Available data -
# # # #
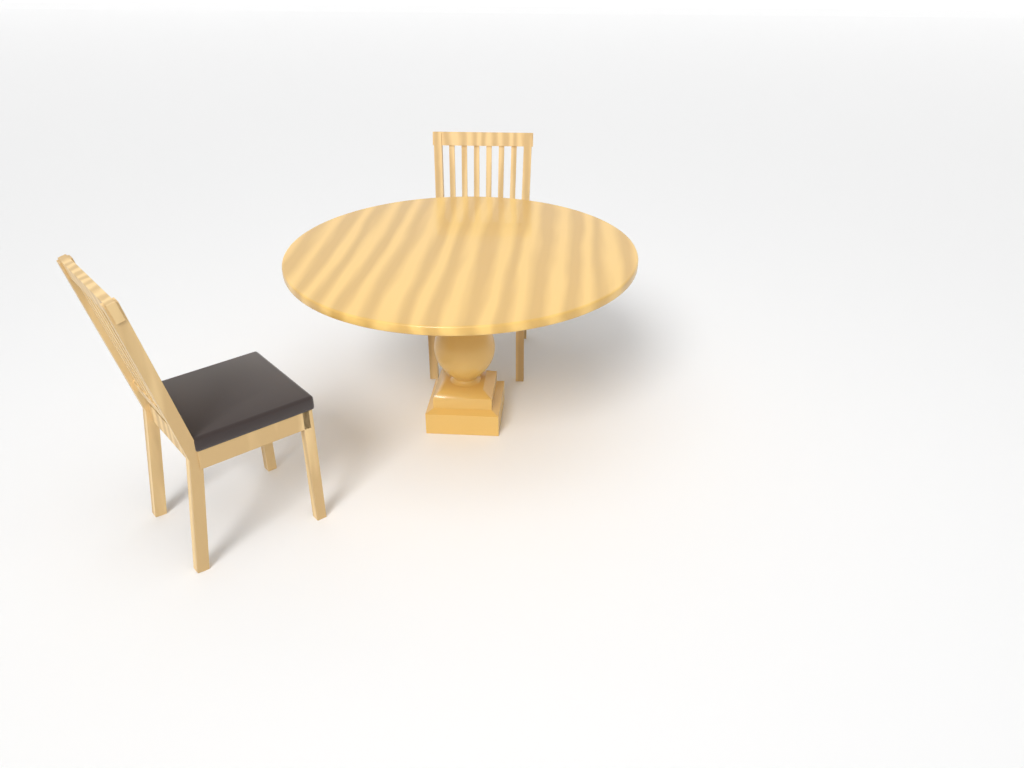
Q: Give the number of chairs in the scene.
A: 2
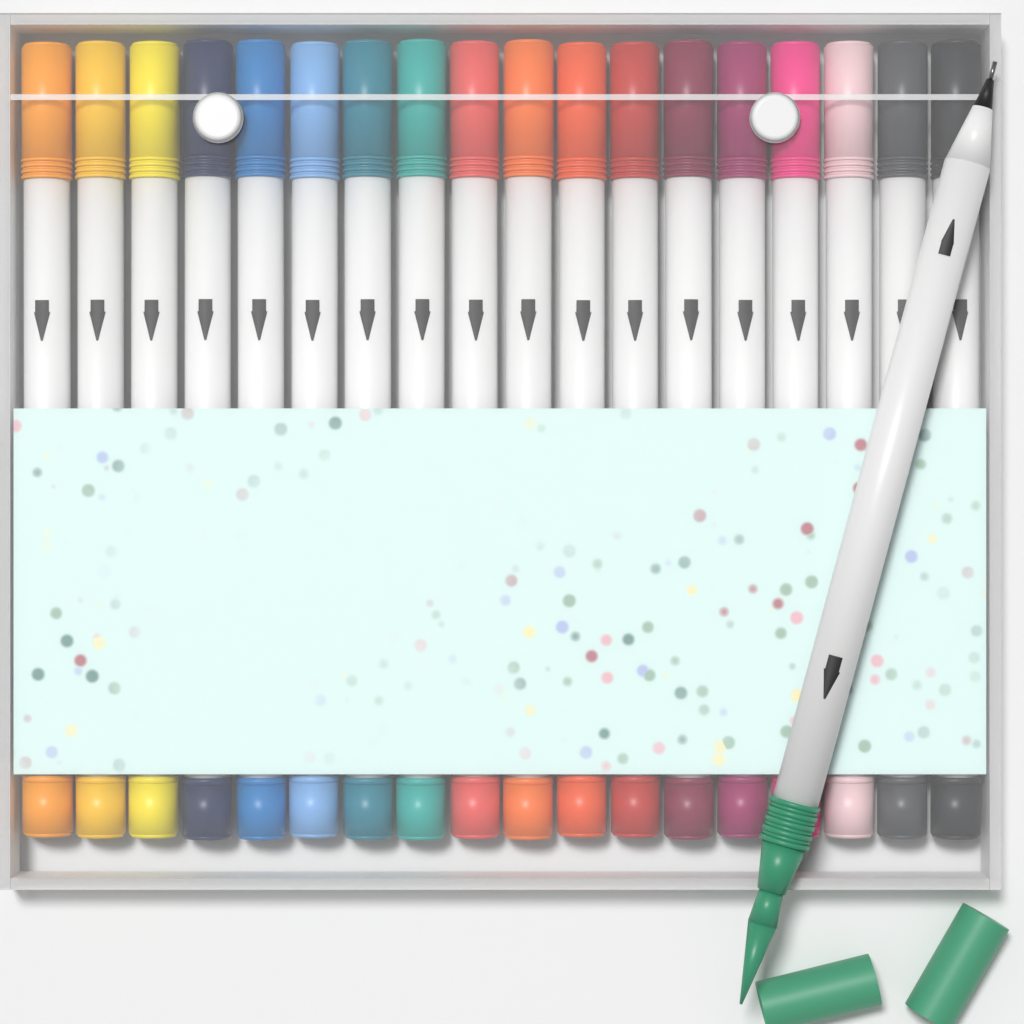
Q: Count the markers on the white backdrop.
# # # #
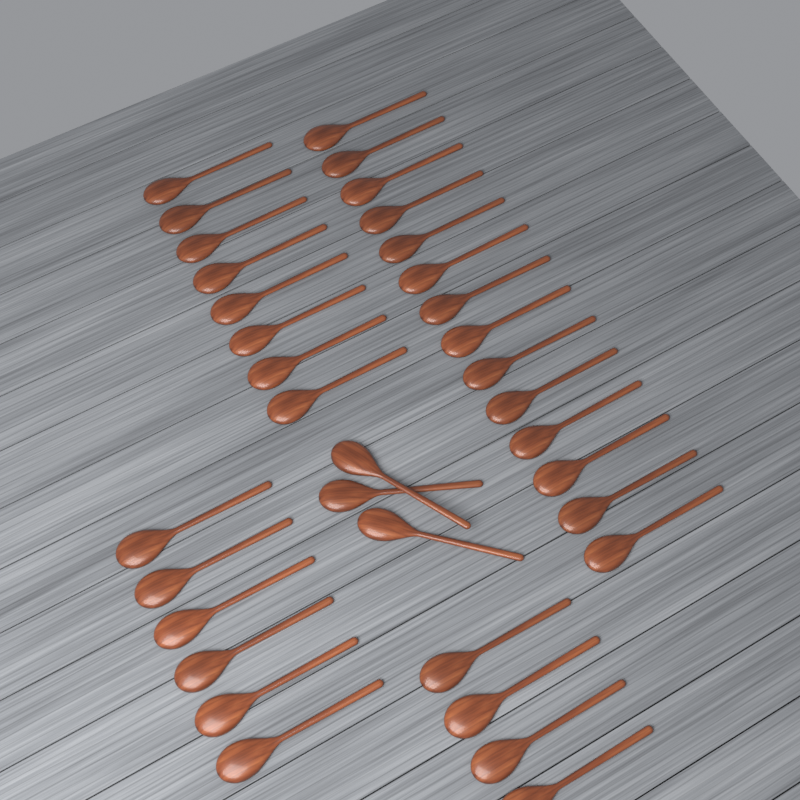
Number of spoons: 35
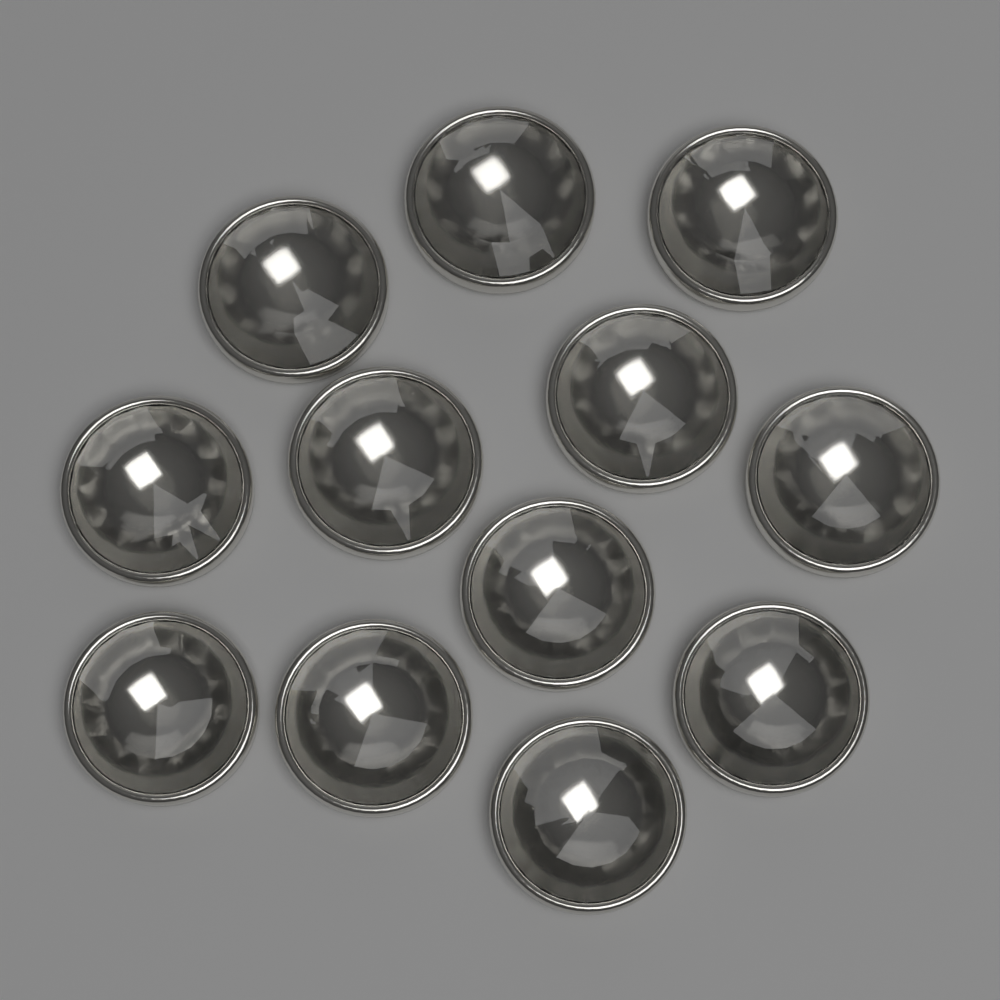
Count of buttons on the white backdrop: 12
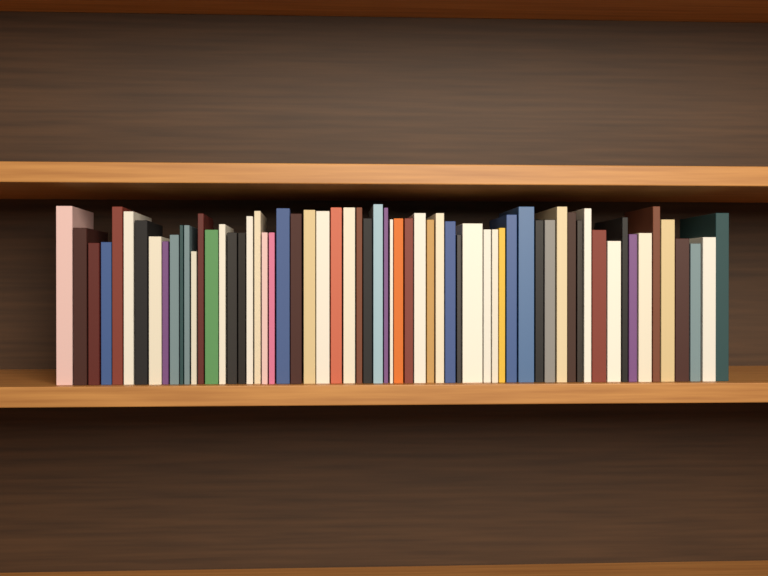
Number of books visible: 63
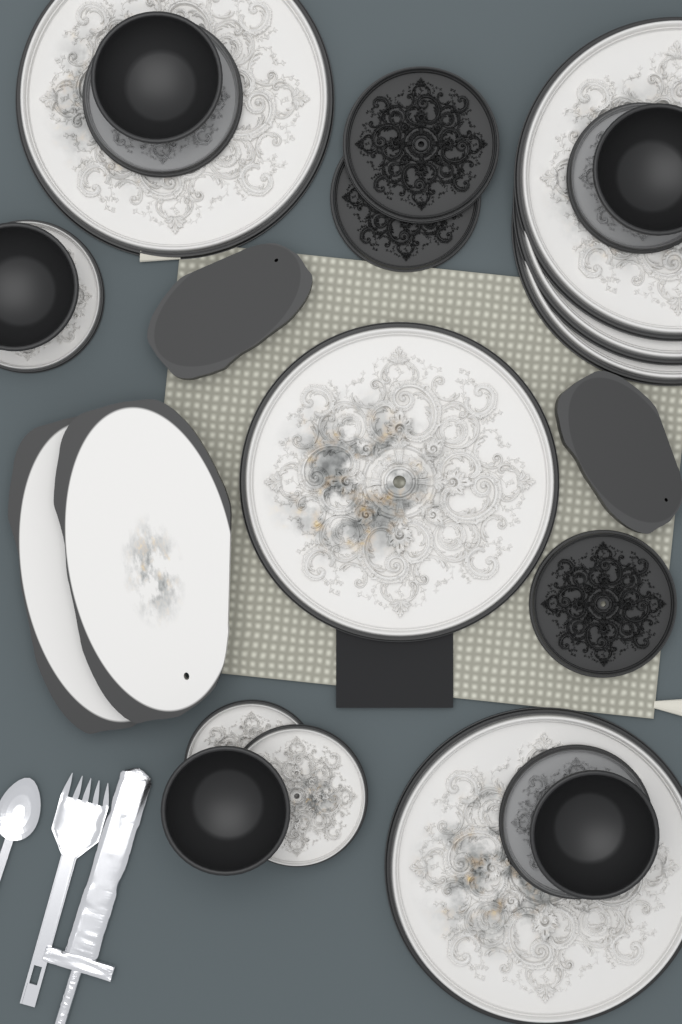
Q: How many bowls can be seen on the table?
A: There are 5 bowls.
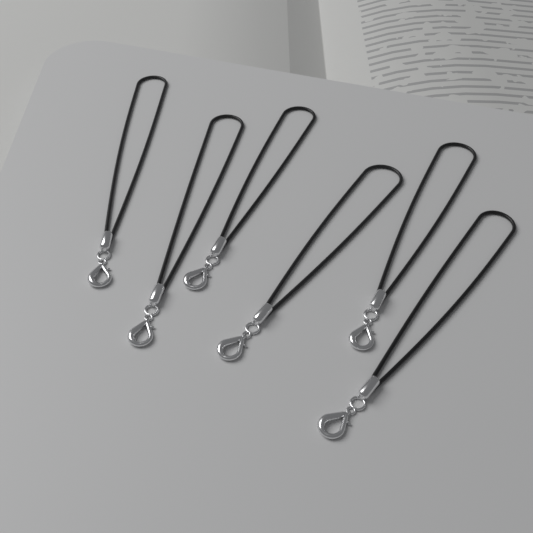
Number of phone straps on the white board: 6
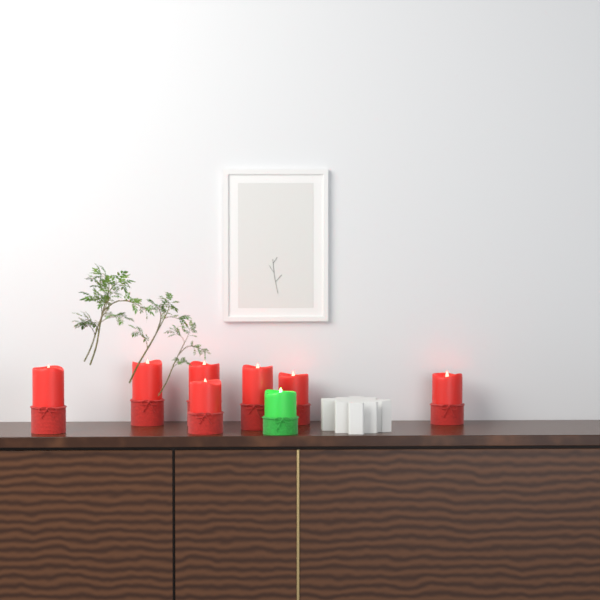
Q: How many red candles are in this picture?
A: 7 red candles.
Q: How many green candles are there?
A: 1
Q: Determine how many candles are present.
# # # #
Task directions - Copy out, word for word, everything from the line containing "Number of books visible: 63" down to the line containing "Q: Determine how many candles are present.", leaving out the pictures.

Expected answer -
Number of books visible: 63
Q: How many bowls can be seen on the table?
A: There are 5 bowls.
Number of phone straps on the white board: 6
Q: How many red candles are in this picture?
A: 7 red candles.
Q: How many green candles are there?
A: 1
Q: Determine how many candles are present.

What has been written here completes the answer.